**THE TASK:** All lines from the one with "Moving applications" through the final line below are to be reproduced exactly; omit the others.

**PROVIDED DATA:**
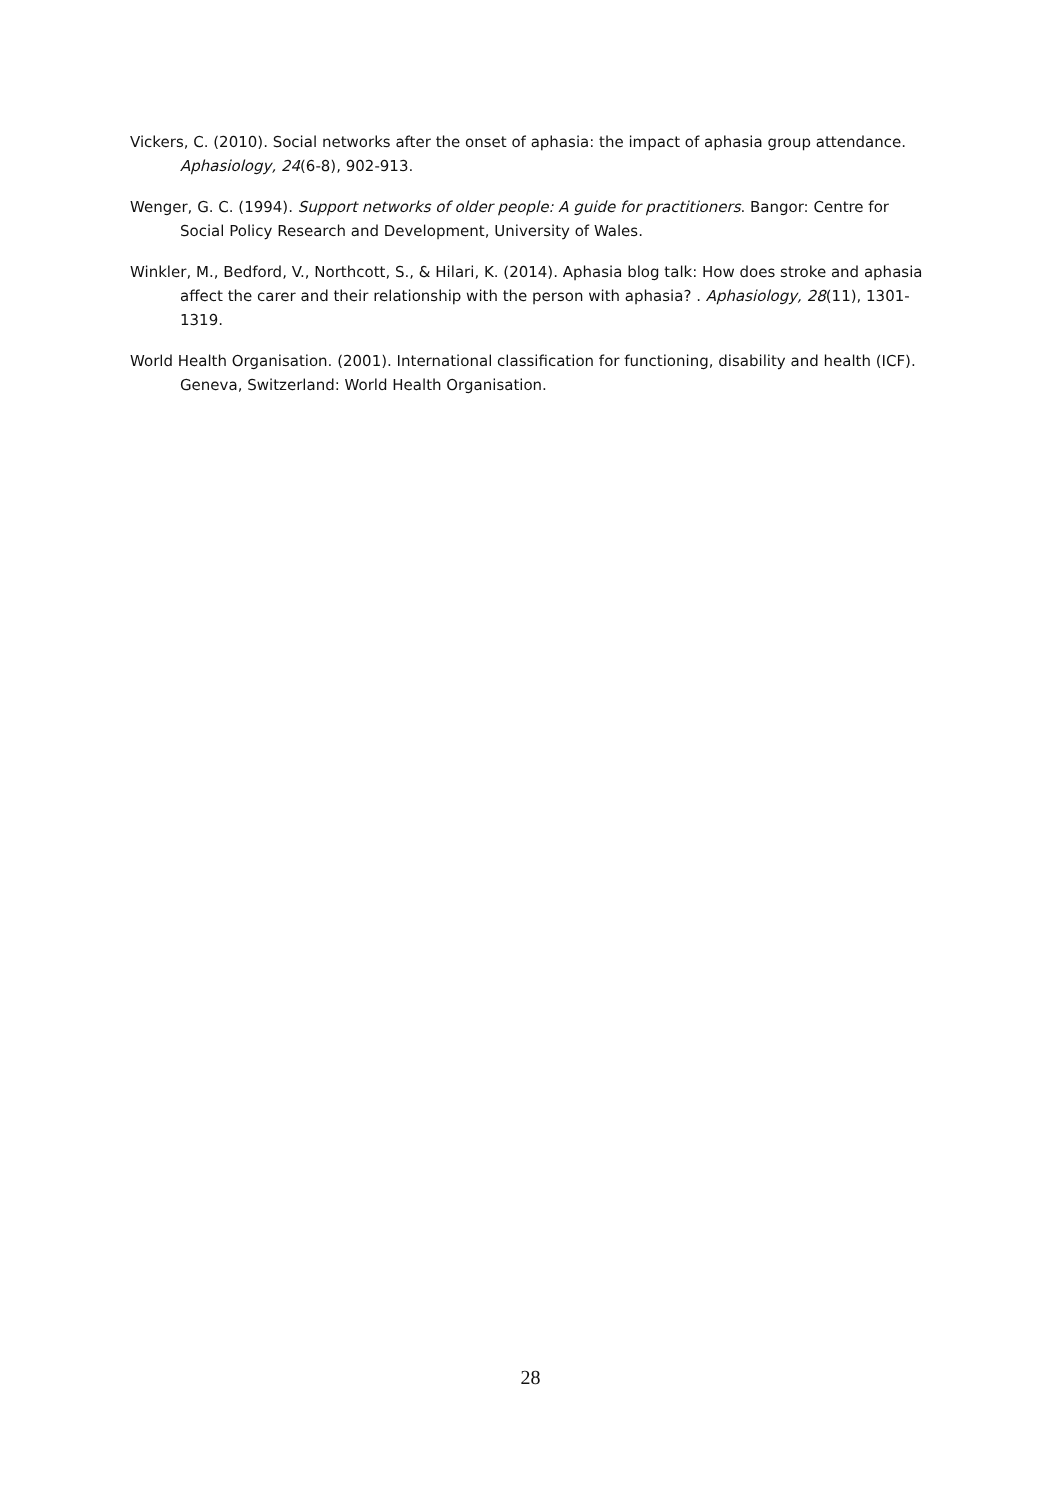Vickers, C. (2010). Social networks after the onset of aphasia: the impact of aphasia group attendance. Aphasiology, 24(6-8), 902-913.
Wenger, G. C. (1994). Support networks of older people: A guide for practitioners. Bangor: Centre for Social Policy Research and Development, University of Wales.
Winkler, M., Bedford, V., Northcott, S., & Hilari, K. (2014). Aphasia blog talk: How does stroke and aphasia affect the carer and their relationship with the person with aphasia? . Aphasiology, 28(11), 1301-1319.
World Health Organisation. (2001). International classification for functioning, disability and health (ICF). Geneva, Switzerland: World Health Organisation.
28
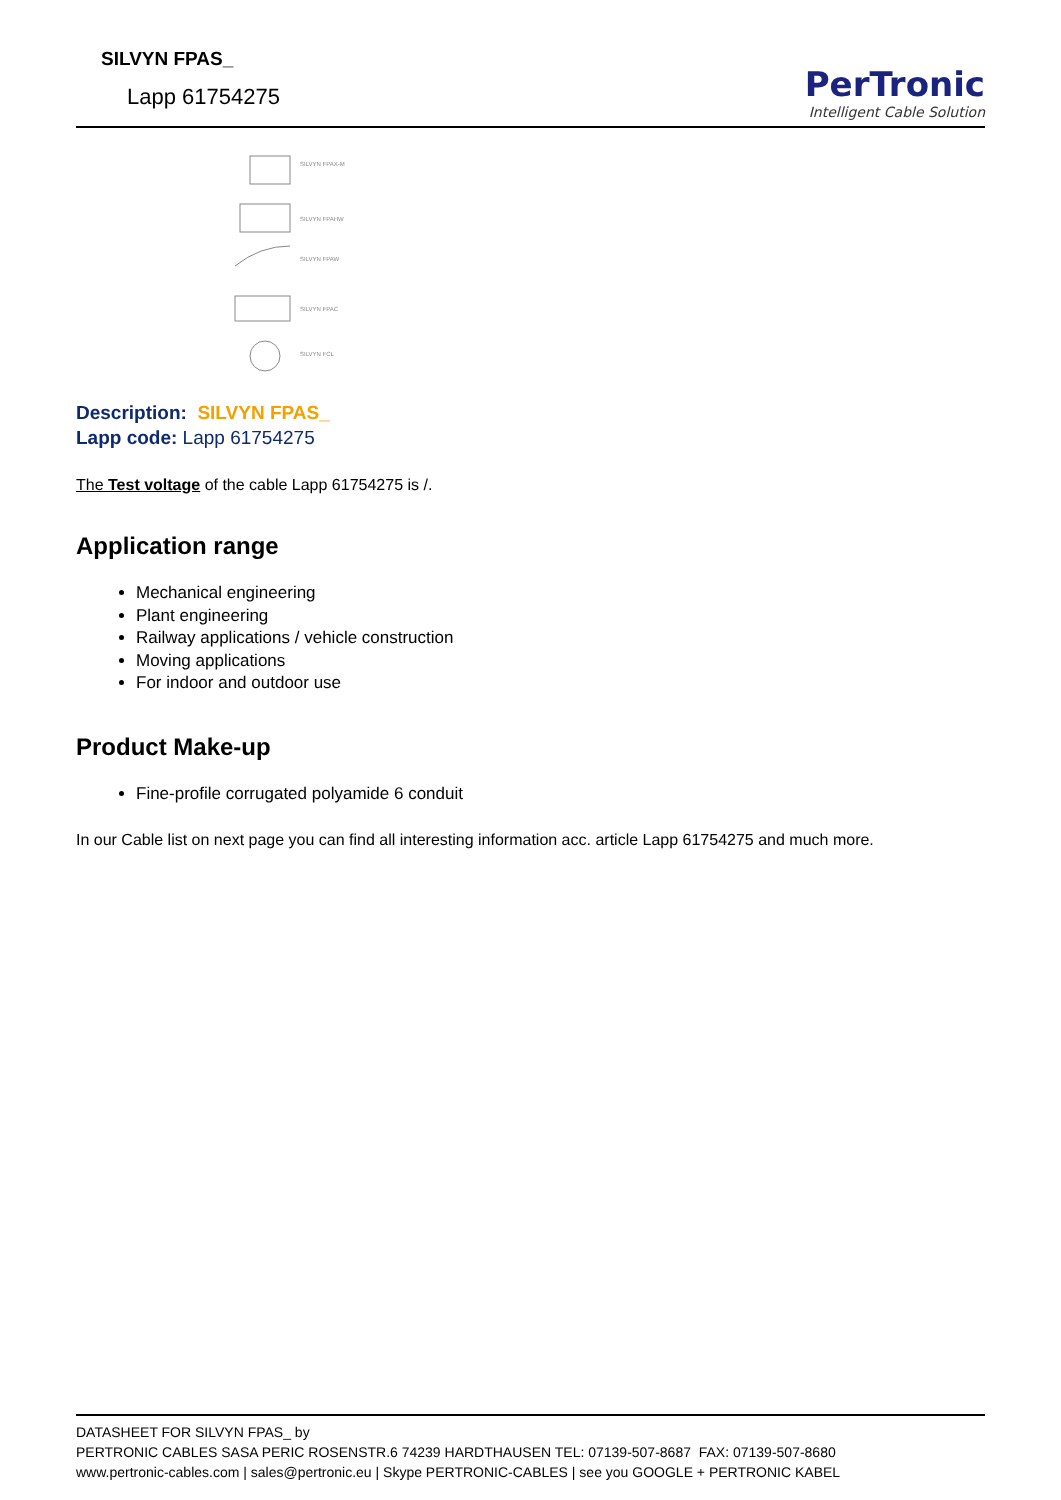SILVYN FPAS_
Lapp 61754275
PerTronic
Intelligent Cable Solution
SILVYN FPAX-M
SILVYN FPAHW
SILVYN FPAW
SILVYN FPAC
SILVYN FCL
Description: SILVYN FPAS_
Lapp code: Lapp 61754275
The Test voltage of the cable Lapp 61754275 is /.
Application range
Mechanical engineering
Plant engineering
Railway applications / vehicle construction
Moving applications
For indoor and outdoor use
Product Make-up
Fine-profile corrugated polyamide 6 conduit
In our Cable list on next page you can find all interesting information acc. article Lapp 61754275 and much more.
DATASHEET FOR SILVYN FPAS_ by
PERTRONIC CABLES SASA PERIC ROSENSTR.6 74239 HARDTHAUSEN TEL: 07139-507-8687 FAX: 07139-507-8680
www.pertronic-cables.com | sales@pertronic.eu | Skype PERTRONIC-CABLES | see you GOOGLE + PERTRONIC KABEL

**YOUR SOLUTION:**
Moving applications
For indoor and outdoor use
Product Make-up
Fine-profile corrugated polyamide 6 conduit
In our Cable list on next page you can find all interesting information acc. article Lapp 61754275 and much more.
DATASHEET FOR SILVYN FPAS_ by
PERTRONIC CABLES SASA PERIC ROSENSTR.6 74239 HARDTHAUSEN TEL: 07139-507-8687 FAX: 07139-507-8680
www.pertronic-cables.com | sales@pertronic.eu | Skype PERTRONIC-CABLES | see you GOOGLE + PERTRONIC KABEL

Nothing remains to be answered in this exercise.